Hilda López también escribió una carta por su hija. Allí le habla a Dilma Rousseff: “Perdone, señora presidenta, pero con mi corazón de madre, de mujer de un desaparecido y quizás con mi culpa de haberla criado con los conceptos de ser humano lo más justos posibles, le pido que se interese por mi hija, y trate por todos los medios que estén en sus manos de conmutarle la pena, para que no se pierda entre los muros de una prisión alguien que sólo por su ideología, su historia y los disparates jurídicos no pueda aportar con su rectitud valores que, le puedo asegurar, son valiosos. No es sólo mi opinión, sino la de todas las personas que la conocen. Son valiosos”.

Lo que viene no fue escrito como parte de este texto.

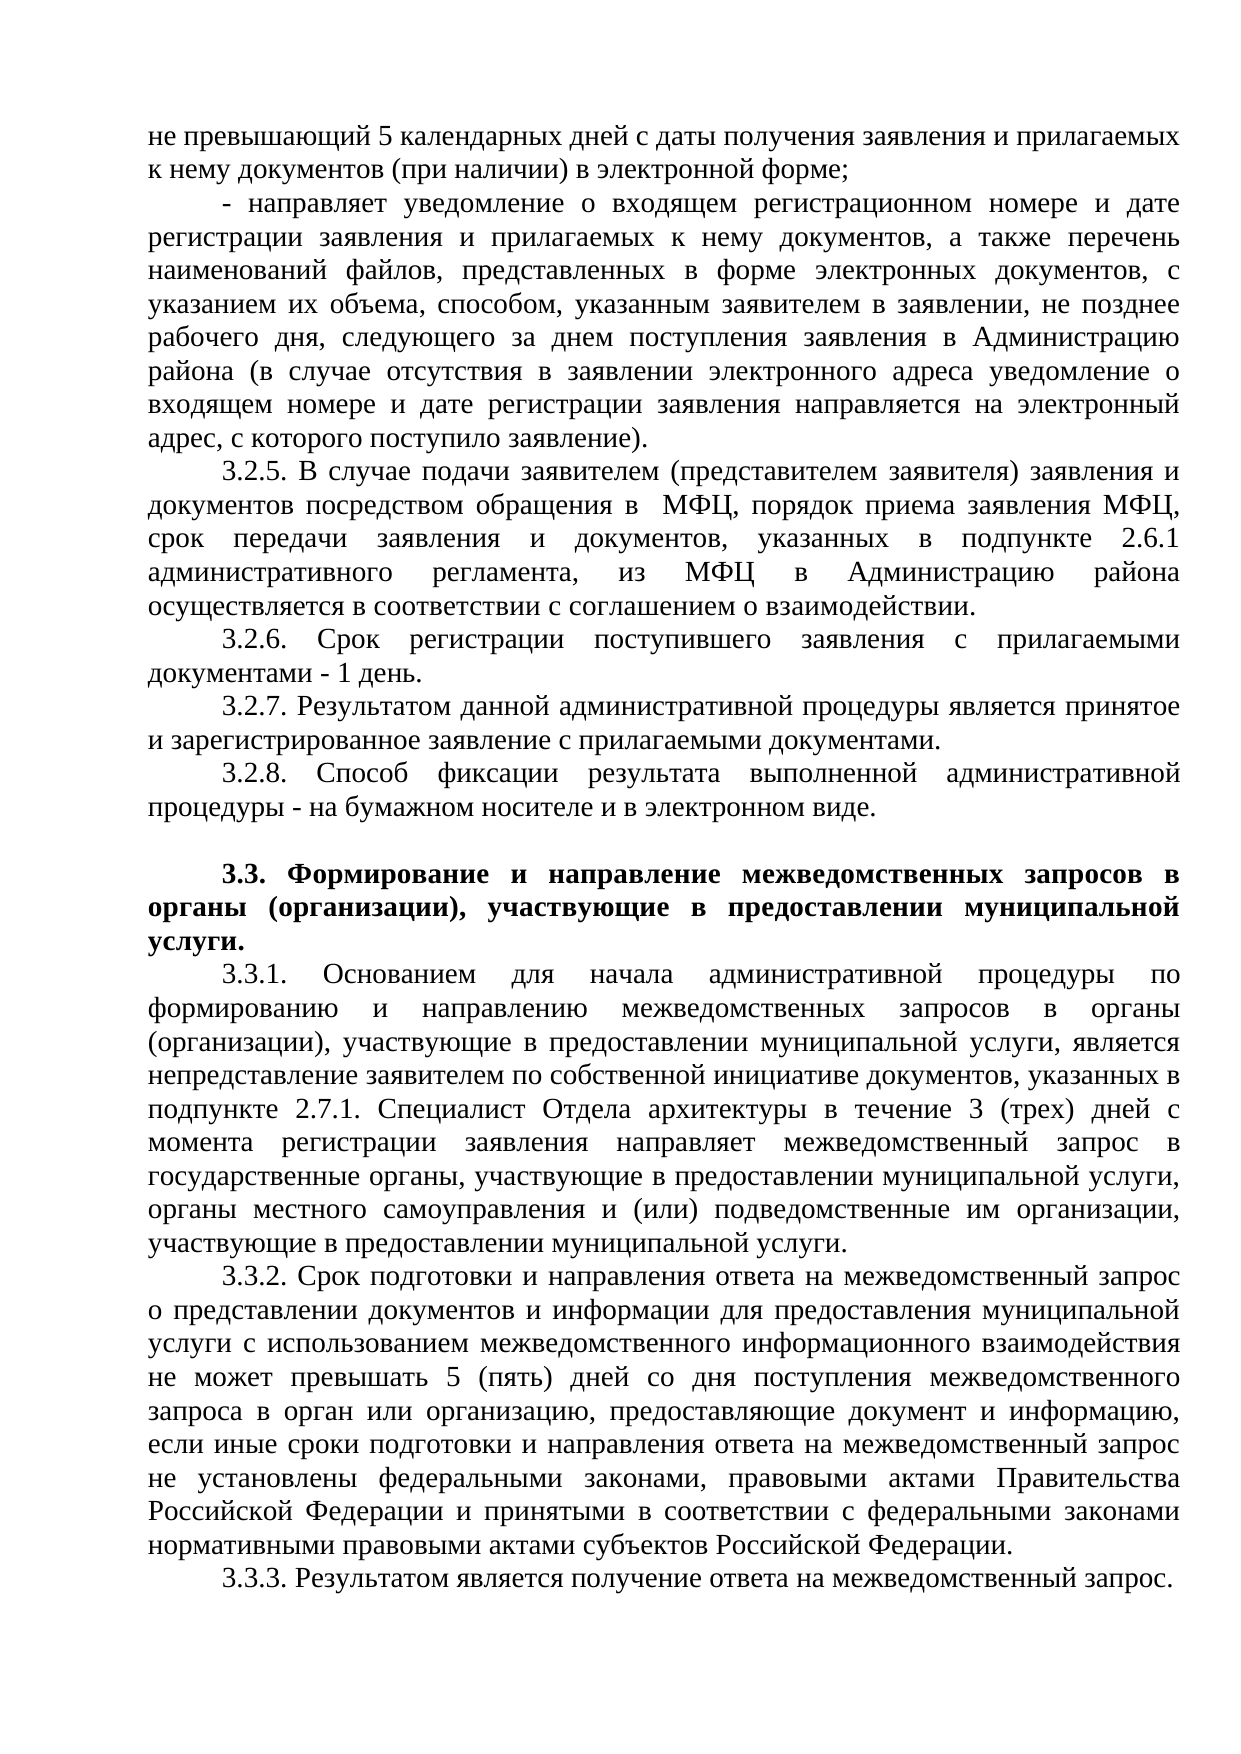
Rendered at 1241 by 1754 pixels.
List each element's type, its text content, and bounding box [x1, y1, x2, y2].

text 3.3.2. Срок подготовки и направления ответа на межведомственный запрос о представлении документов и информации для предоставления муниципальной услуги с использованием межведомственного информационного взаимодействия не может превышать 5 (пять) дней со дня поступления межведомственного запроса в орган или организацию, предоставляющие документ и информацию, если иные сроки подготовки и направления ответа на межведомственный запрос не установлены федеральными законами, правовыми актами Правительства Российской Федерации и принятыми в соответствии с федеральными законами нормативными правовыми актами субъектов Российской Федерации. [148, 1258, 1181, 1560]
text 3.3.1. Основанием для начала административной процедуры по формированию и направлению межведомственных запросов в органы (организации), участвующие в предоставлении муниципальной услуги, является непредставление заявителем по собственной инициативе документов, указанных в подпункте 2.7.1. Специалист Отдела архитектуры в течение 3 (трех) дней с момента регистрации заявления направляет межведомственный запрос в государственные органы, участвующие в предоставлении муниципальной услуги, органы местного самоуправления и (или) подведомственные им организации, участвующие в предоставлении муниципальной услуги. [148, 957, 1181, 1258]
text 3.2.6. Срок регистрации поступившего заявления с прилагаемыми документами - 1 день. [148, 621, 1181, 688]
text 3.2.7. Результатом данной административной процедуры является принятое и зарегистрированное заявление с прилагаемыми документами. [148, 688, 1181, 755]
text 3.2.8. Способ фиксации результата выполненной административной процедуры - на бумажном носителе и в электронном виде. [148, 755, 1181, 822]
text 3.2.5. В случае подачи заявителем (представителем заявителя) заявления и документов посредством обращения в МФЦ, порядок приема заявления МФЦ, срок передачи заявления и документов, указанных в подпункте 2.6.1 административного регламента, из МФЦ в Администрацию района осуществляется в соответствии с соглашением о взаимодействии. [148, 453, 1181, 621]
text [148, 118, 1181, 185]
text 3.3.3. Результатом является получение ответа на межведомственный запрос. [148, 1560, 1181, 1594]
text 3.3. Формирование и направление межведомственных запросов в органы (организации), участвующие в предоставлении муниципальной услуги. [148, 856, 1181, 957]
text - направляет уведомление о входящем регистрационном номере и дате регистрации заявления и прилагаемых к нему документов, а также перечень наименований файлов, представленных в форме электронных документов, с указанием их объема, способом, указанным заявителем в заявлении, не позднее рабочего дня, следующего за днем поступления заявления в Администрацию района (в случае отсутствия в заявлении электронного адреса уведомление о входящем номере и дате регистрации заявления направляется на электронный адрес, с которого поступило заявление). [148, 185, 1181, 453]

“Soy una presa estresada”, dice Karina. Todos los días entra a trabajar a las 6.45 AM al taller de arte La Estampa. Las obras de dibujo, pintura, collage, xilografía, serigrafía, papel reciclado salieron varias veces a la calle y se expusieron en Arte BA y galerías. Karina cobra por hora trabajada, dinero del que sólo recibe un 30 por ciento para pagar sus insumos básicos: jabón, papel higiénico, pasta de dientes. El resto se supone que queda depositado a la espera de que recupere la libertad. A la tarde, Karina resigna horas de trabajo para asistir al Centro Universitario de Ezeiza, donde cursa la carrera de sociología –la única carrera disponible para mujeres presas– y coordina algunos talleres culturales. También arma la publicación interna, Oasis, y coordina los cursos del CBC. Además, ayuda a otras mujeres en la elaboración de escritos para la Justicia. A las 18 vuelve a su pabellón, recibe visitas de organismos de Derechos Humanos en su calidad de presa política, cocina, lavarropa y cuida una pequeña huerta que tienen en el patio del pabellón con acelga, morrones, perejil, cilantro, eneldo y radicheta. “Además de las flores, que son nuestro contacto con la naturaleza”, cuenta. Sus días pasan en un pabellón de autodisciplina para período de confianza en las fases de rehabilitación: Karina tiene 10 de conducta. A las 12 se le cierran los ojos y a la mañana siguiente, vuelta a empezar. Dice que el tiempo se le va de las manos ahí adentro. Pronto llega su hermano de España, a quien no ve hace 7 años. “Al martirio de estar acá se suma un sistema penitenciario obsoleto, que funciona como un cuartel militar. Muchas veces decimos que acá no llegó nunca la democracia: ‘corra, suba, cállese, póngase ahí’. El ruido de las botas suena todo el día. La poca gente que no abandona a la detenida y viene hasta Ezeiza se come un verdugueo de horas de espera, de colas, de maltrato, de requisas vejatorias”, resume y vuelve sobre la primera pregunta. “¿Qué haría si saliera? Me tomaría una birra y buscaría el agua, porque acá no nos dejan mojarnos ni cuando llueve. Cuando estaba afuera, yo era libre de verdad, así que extraño la libertad. Evidentemente no encajo en este sistema. No soy un robotito más, pero quiero ejercer mis derechos como corresponde.”